We’ll return to the significance of gleaning for us in a few moments, meanwhile, Join me walking through our garden this harvest time.  We take a simple harvest through the year of leaves, fruit, nuts and a few planted vegetables. We will never be self-sufficient though. Everything is allowed to grow naturally with little input from us. There is always something to gather – even in winter – though pickings may be slim and we often garden the weeds.  At this time of year I walk amongst the trees and bushes taking a harvest for a green salad of vine leaves, mint, sage, marjoram, horseradish, raspberry, lime, sorrel, clover leaves and flowers; fallen apples and the occasional blackberry from the hedgerow It can be hard to see how there is so much hunger in the world with such abundance in nature all around us for which we do little and receive a great deal.  This year our cherry plum didn’t give a single fruit and the damson and Victoria plum trees were sparsely covered.  Some years a tree will take a break I’m told.  When crops we depend on fail, people go hungry and we become dependant on our neighbours.  In the story, Ruth and Naomi were dependent on the sanctuary of others.  I wonder if we are ready as a nation to offer the same sanctuary, to share our harvest with those who come so that all have enough to eat.

It is clear though in our garden there always seems plenty left over that I cannot reach or that falls to the ground.  These gleanings are readily gathered by the many birds and small animals that rely for their food on what grows naturally.
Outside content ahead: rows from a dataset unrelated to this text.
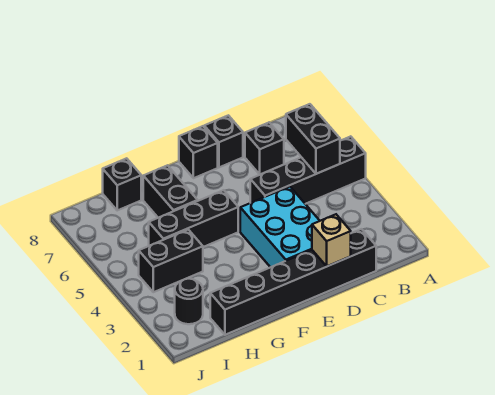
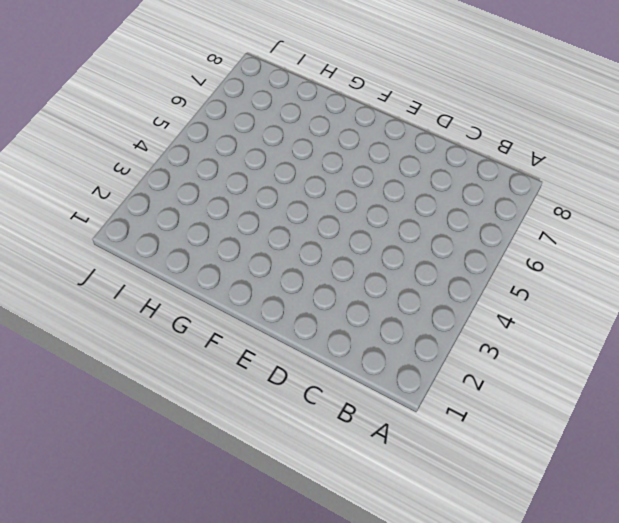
none -> black 1x4 brick [250,136,366,204]
none -> black 1x6 brick [210,229,376,335]
none -> black 1x1 brick [245,123,284,174]

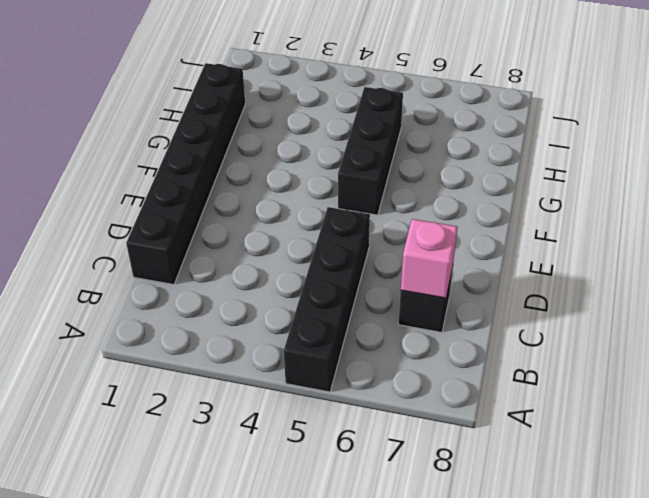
pink 1x1 brick [401,219,457,298] -> none
none -> cyan 2x3 brick [240,187,320,267]
none -> black 1x1 brick [204,115,243,167]
none -> black 1x1 brick [179,126,218,178]

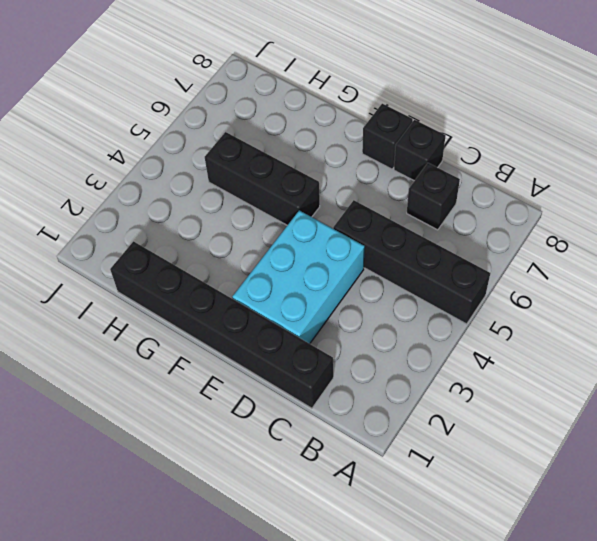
none -> black 1x2 brick [143,165,198,218]
none -> black 1x2 brick [139,230,203,292]
none -> black 1x1 brick [103,158,141,210]

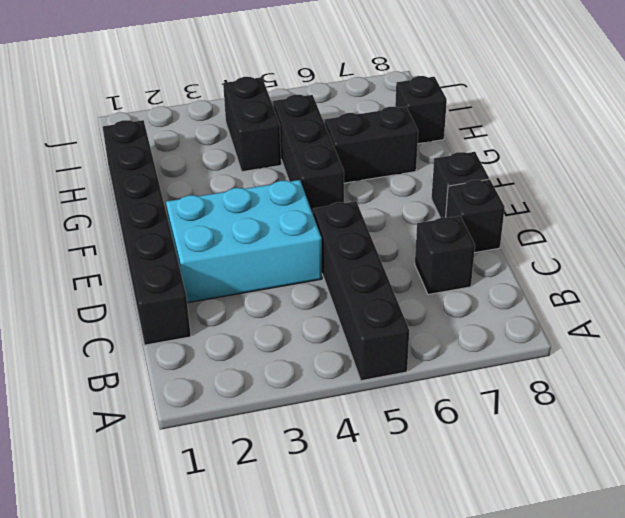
none -> black 1x1 round brick [175,279,203,324]
none -> black 1x2 brick [286,104,340,174]
none -> tan 1x1 brick [312,214,351,266]

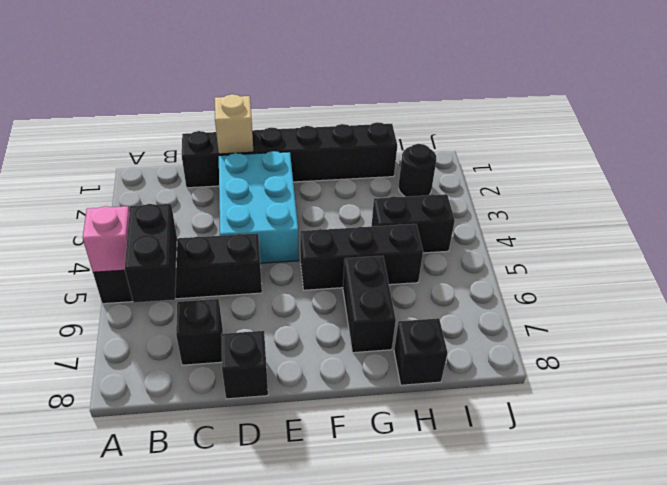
pink 1x1 brick [83,206,130,272] -> none
none -> black 1x1 brick [179,126,218,178]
We take what we need to supplement what we buy.  Of course, if the apple or plum tree does not produce a harvest we can always go to a shop, thankful that the harvest somewhere else has been successful.

You’ll recall, in our readings, Ruth going out into the the fields to glean, to gather grain behind the harvesters.  I wonder whether this story has something to teach us in these times? Especially at this time of our harvest thanksgiving.  I’d like to suggest that when you next go to a supermarket you think of this story.  We might think that gleaning is an old practice which either cannot or does not happen due to modern farming practices.  But I wonder as I walk down the aisle in my local supermarket and see the shelf of reduced items.  I noticed recently yellow tape marking out the area around this shelf, I presume to encourage people not to crowd in and maintain their social distancing – it is telling that this was the only area it was required.  I wonder If these are not the modern equivalent of gleanings left out for those who cannot afford the full price.  Perhaps, if we can afford to, we ought to leave these reduced temptations for those who need them. Sadly it seems, there are many in our society who do.  

On a personal level I can add to my weekly shopping list ‘something for the foodbank’ and offer in that spirit of gleaning a little food for those who rely on the generosity of others.  As a church we can offer a place for collections of food to be gathered for our local foodbank.  As a society we should be asking how we can end this poverty and hunger so that there may truly be each year a harvest for the world.